Print every entry exactly once more, omitting each picture.

Stored data entries:
:::

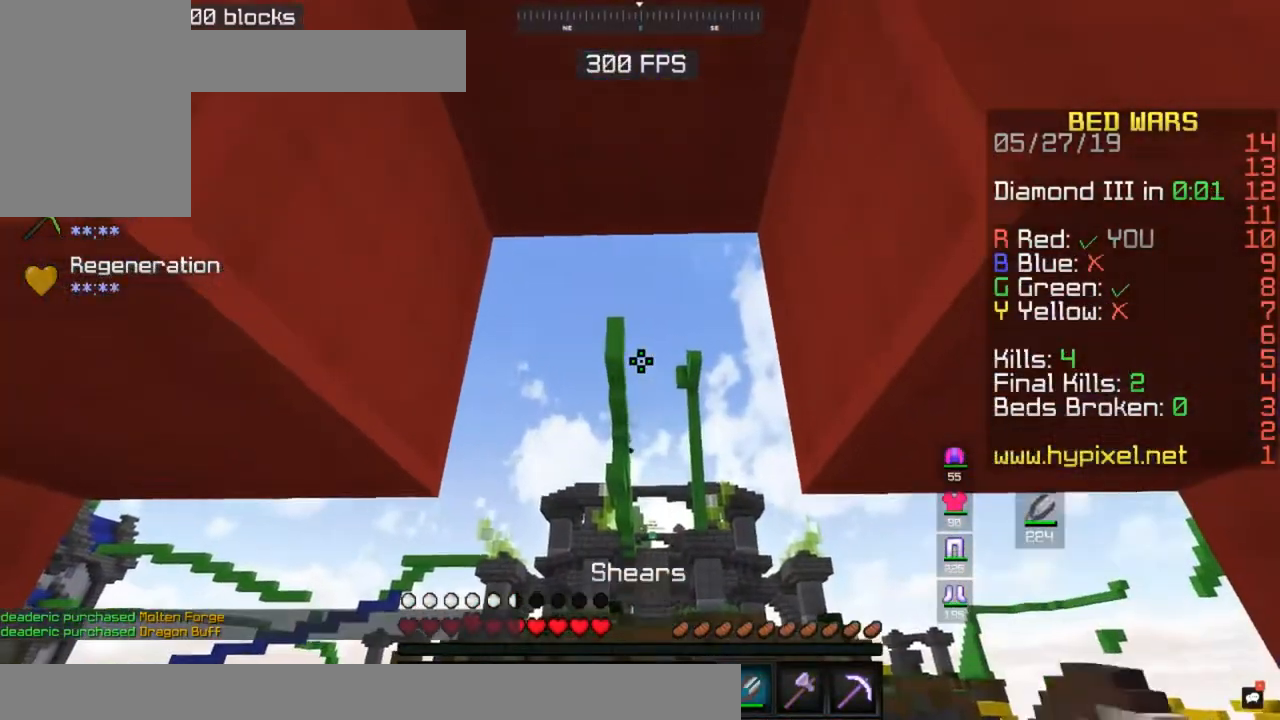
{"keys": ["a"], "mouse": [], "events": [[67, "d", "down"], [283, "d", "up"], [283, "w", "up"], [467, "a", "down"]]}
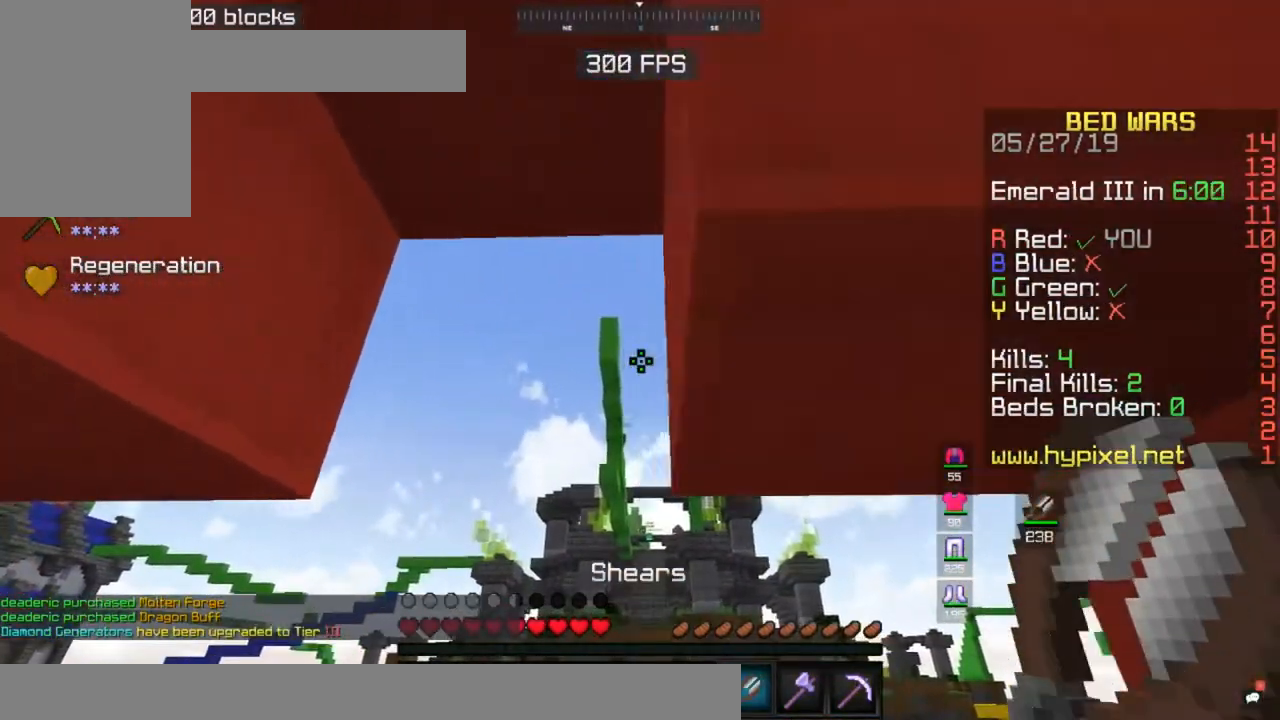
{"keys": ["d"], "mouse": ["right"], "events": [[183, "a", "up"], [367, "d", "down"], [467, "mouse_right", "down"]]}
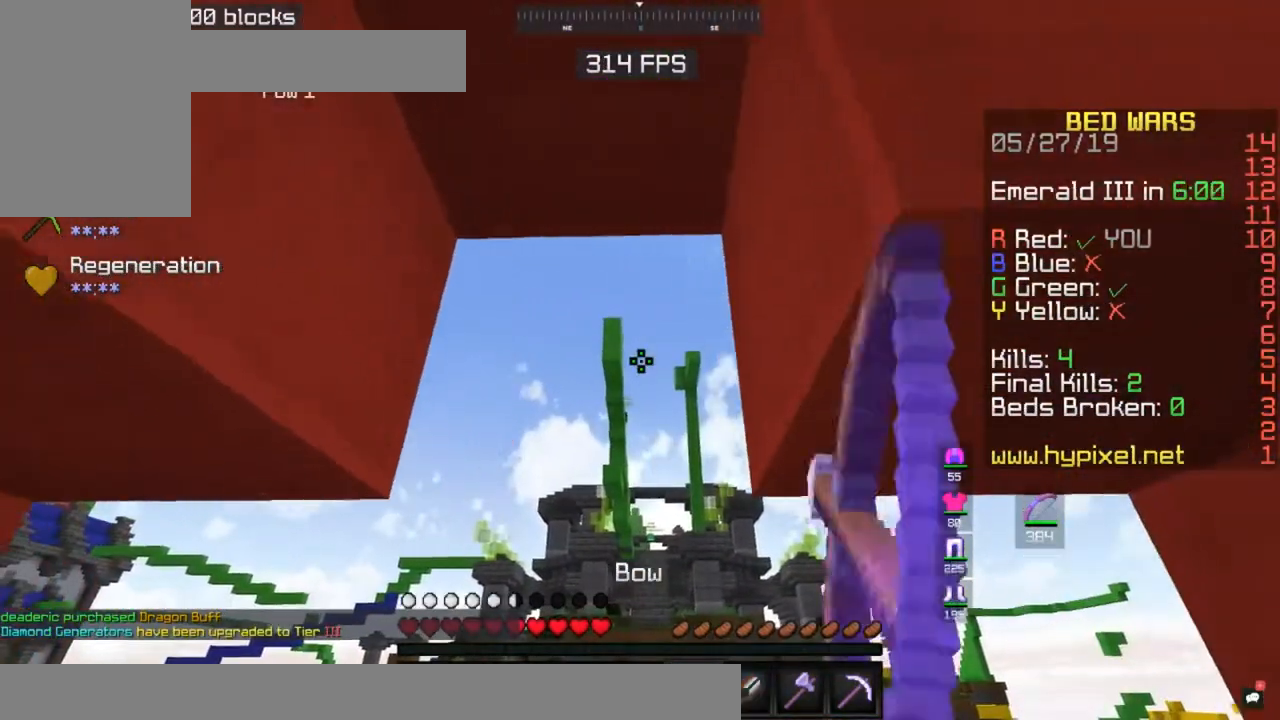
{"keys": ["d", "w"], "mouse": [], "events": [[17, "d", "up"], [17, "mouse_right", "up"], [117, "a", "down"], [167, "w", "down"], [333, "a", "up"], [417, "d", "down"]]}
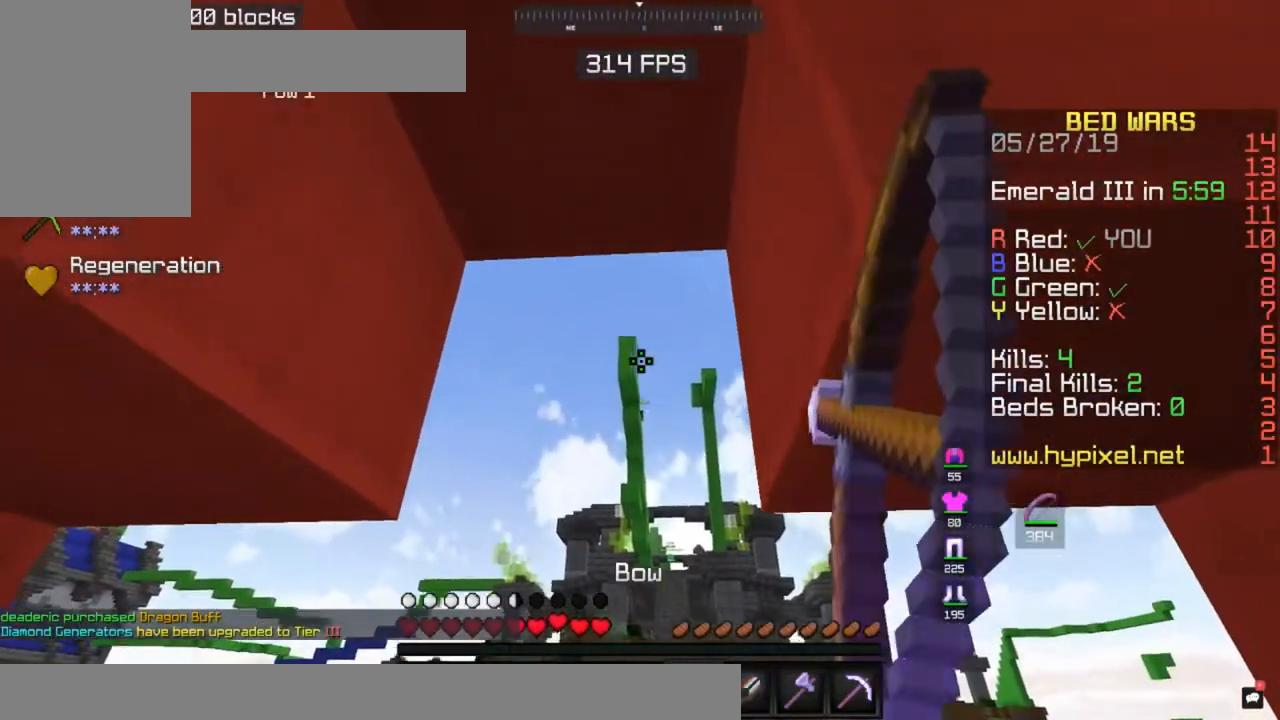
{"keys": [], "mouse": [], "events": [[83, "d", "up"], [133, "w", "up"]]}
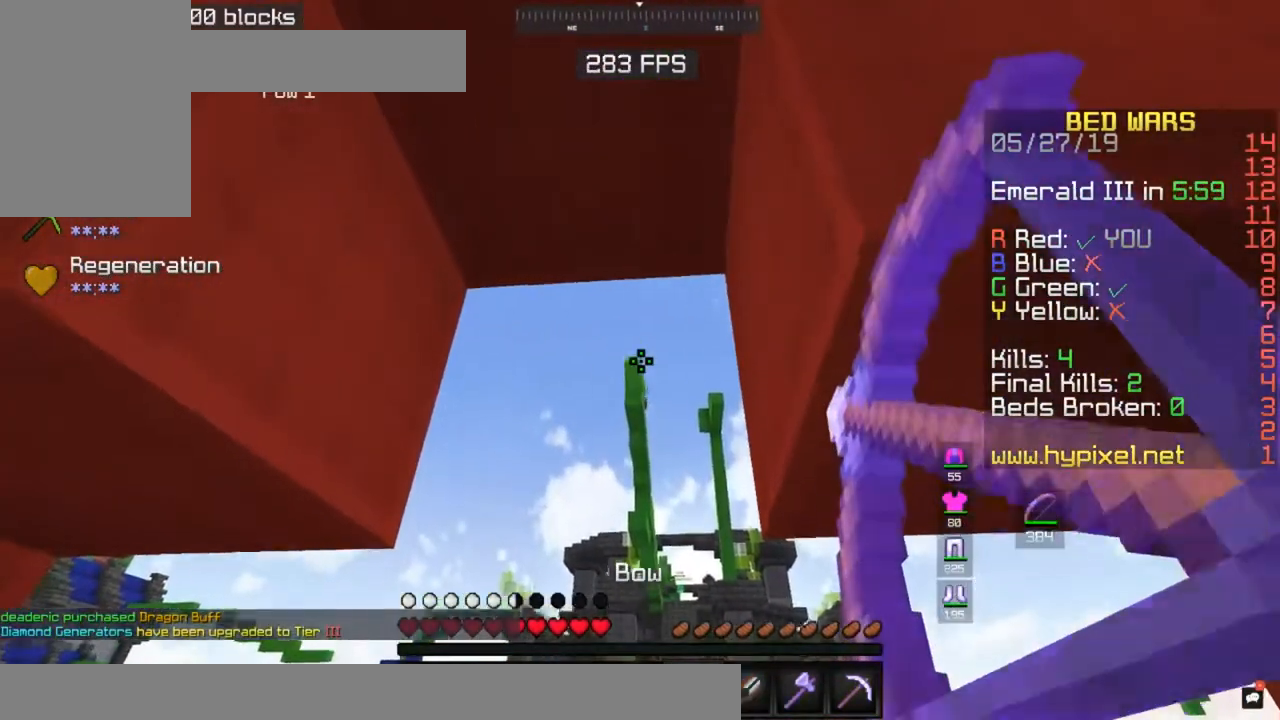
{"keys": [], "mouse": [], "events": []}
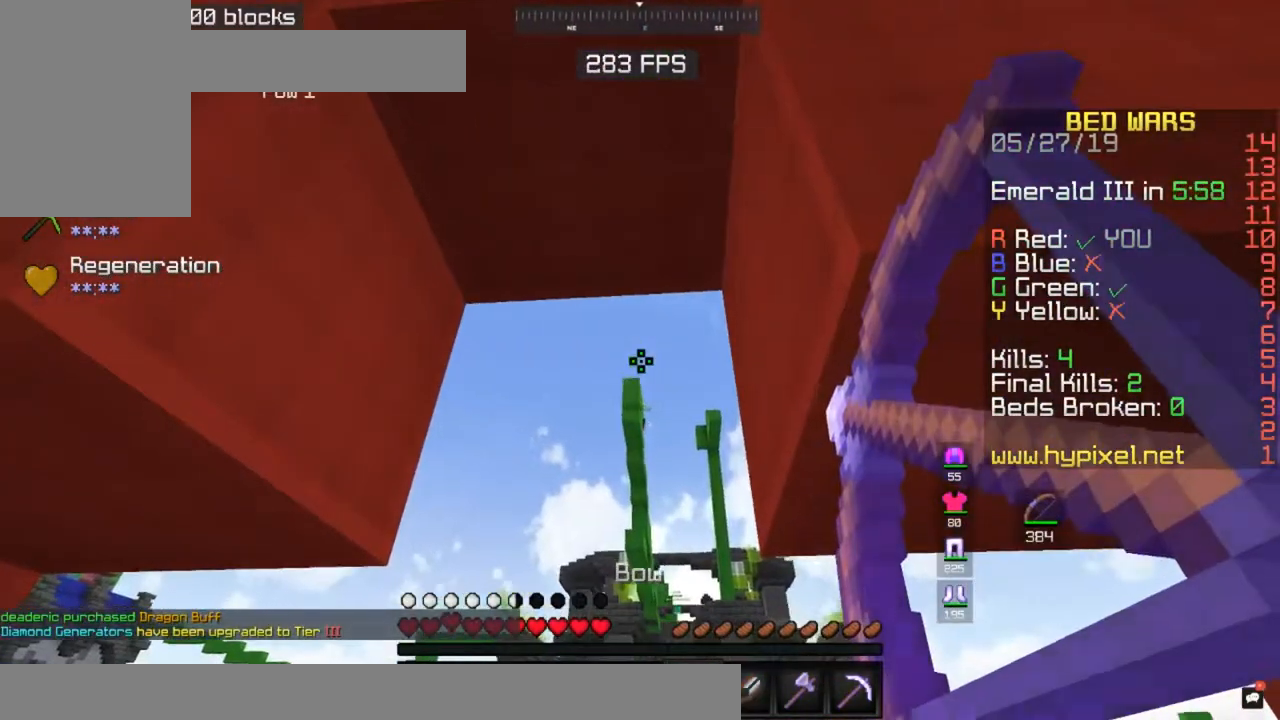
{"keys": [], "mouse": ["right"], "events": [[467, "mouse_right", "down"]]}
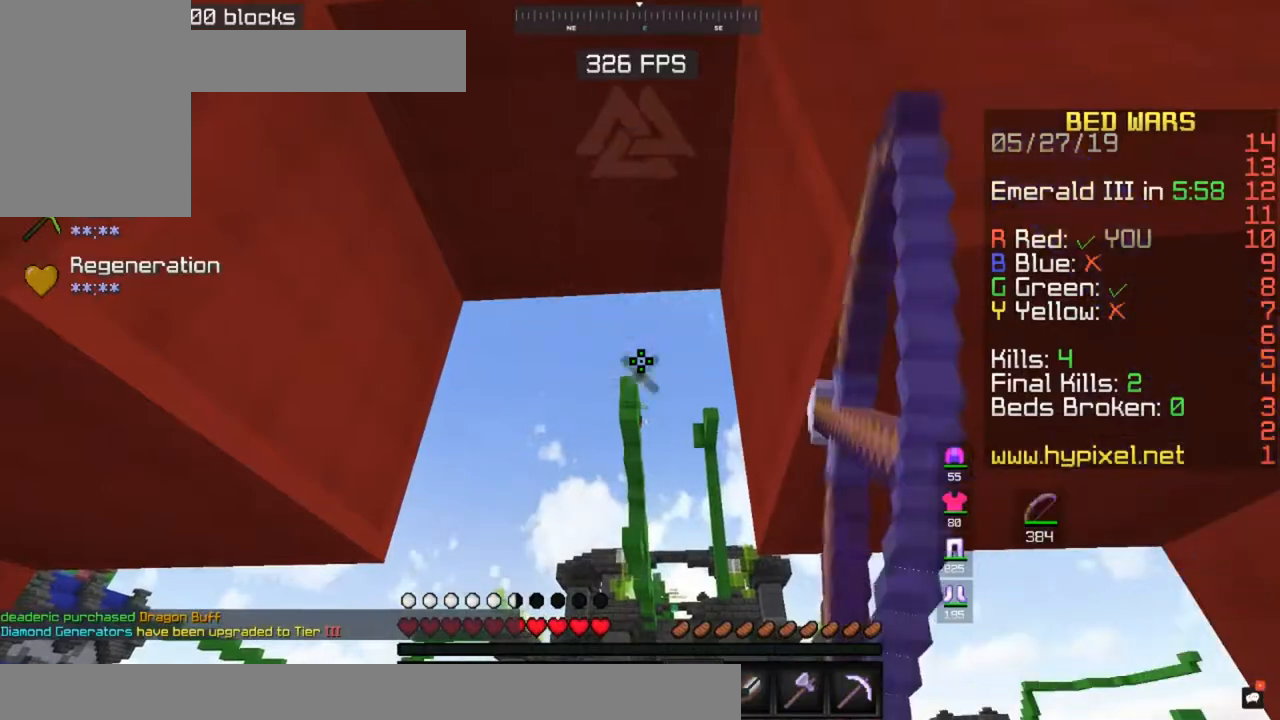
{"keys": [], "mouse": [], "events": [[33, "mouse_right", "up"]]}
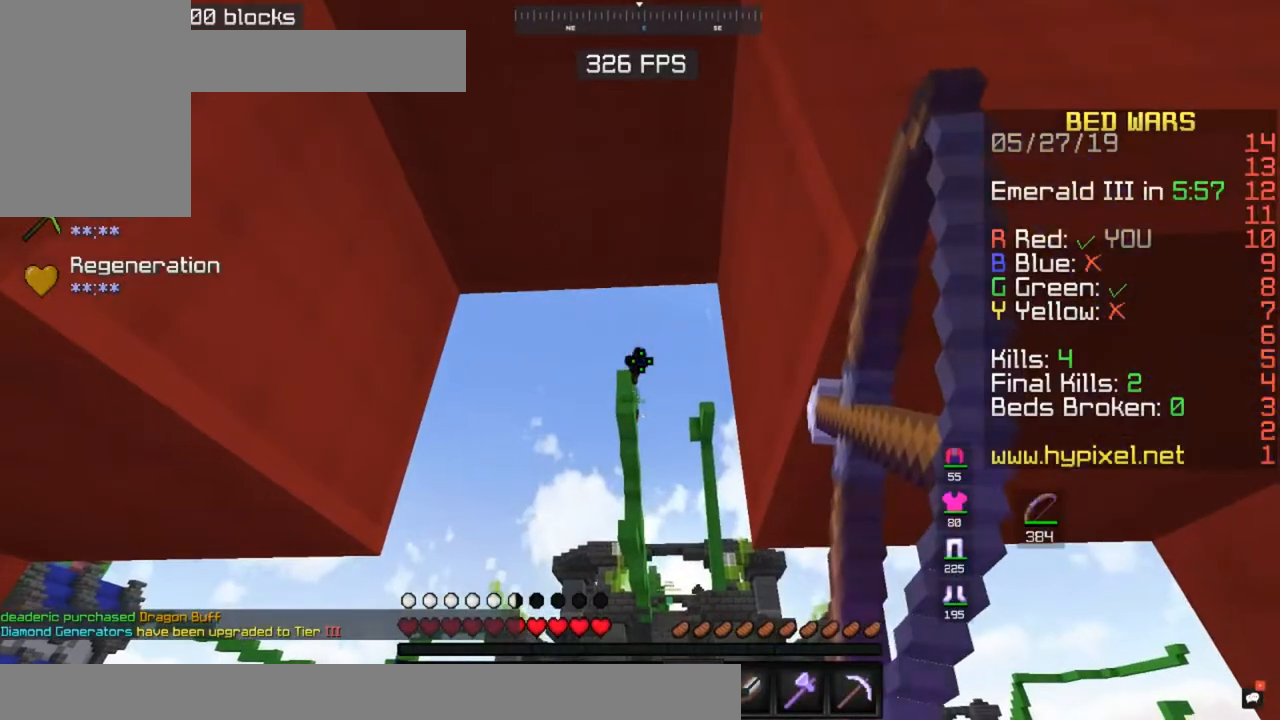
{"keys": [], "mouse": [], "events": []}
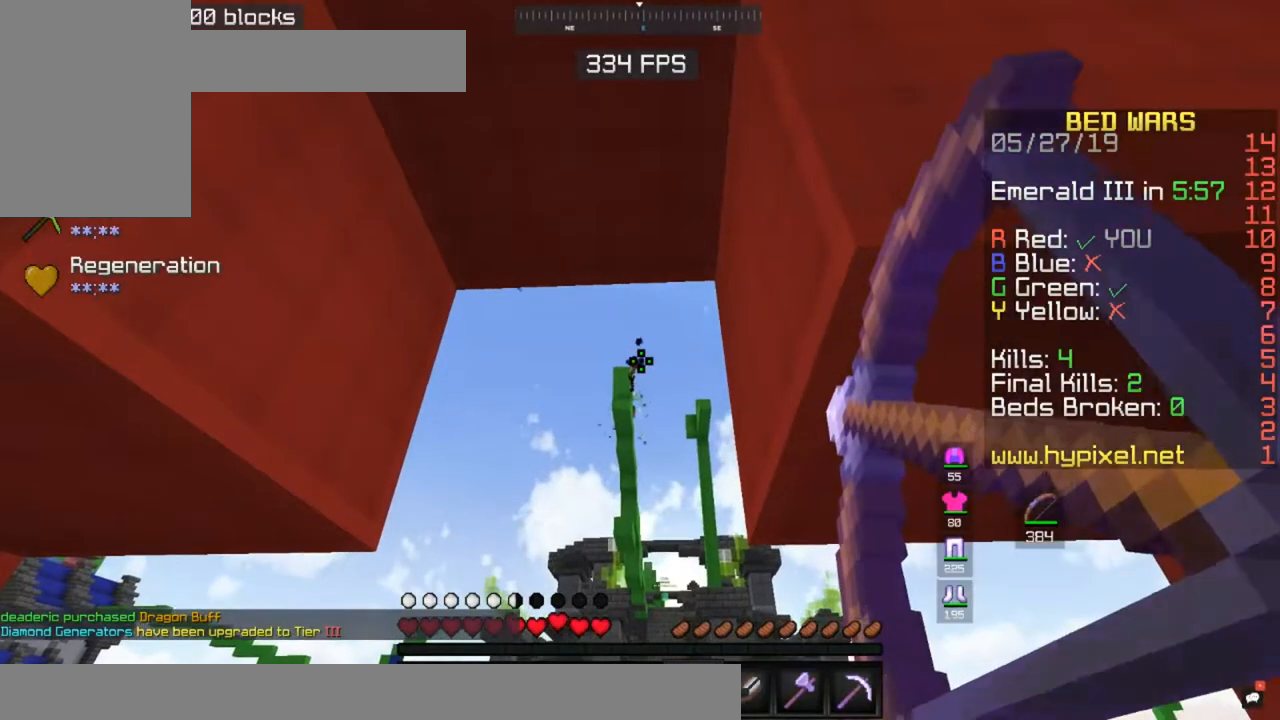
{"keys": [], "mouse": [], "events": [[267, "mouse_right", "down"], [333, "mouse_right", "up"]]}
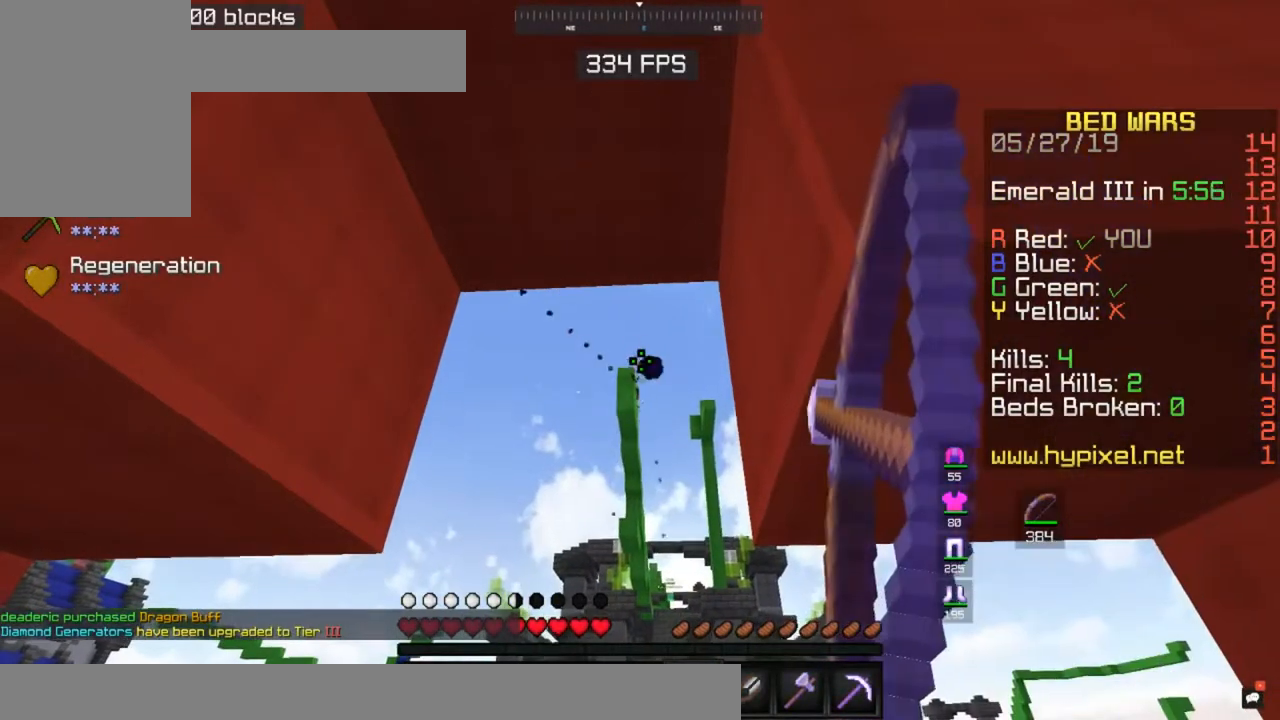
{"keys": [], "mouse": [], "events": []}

:::

- [COMPLETED EXERCISE]
{"keys": ["a"], "mouse": [], "events": [[67, "d", "down"], [283, "d", "up"], [283, "w", "up"], [467, "a", "down"]]}
{"keys": ["d"], "mouse": ["right"], "events": [[183, "a", "up"], [367, "d", "down"], [467, "mouse_right", "down"]]}
{"keys": ["d", "w"], "mouse": [], "events": [[17, "d", "up"], [17, "mouse_right", "up"], [117, "a", "down"], [167, "w", "down"], [333, "a", "up"], [417, "d", "down"]]}
{"keys": [], "mouse": [], "events": [[83, "d", "up"], [133, "w", "up"]]}
{"keys": [], "mouse": [], "events": []}
{"keys": [], "mouse": ["right"], "events": [[467, "mouse_right", "down"]]}
{"keys": [], "mouse": [], "events": [[33, "mouse_right", "up"]]}
{"keys": [], "mouse": [], "events": []}
{"keys": [], "mouse": [], "events": [[267, "mouse_right", "down"], [333, "mouse_right", "up"]]}
{"keys": [], "mouse": [], "events": []}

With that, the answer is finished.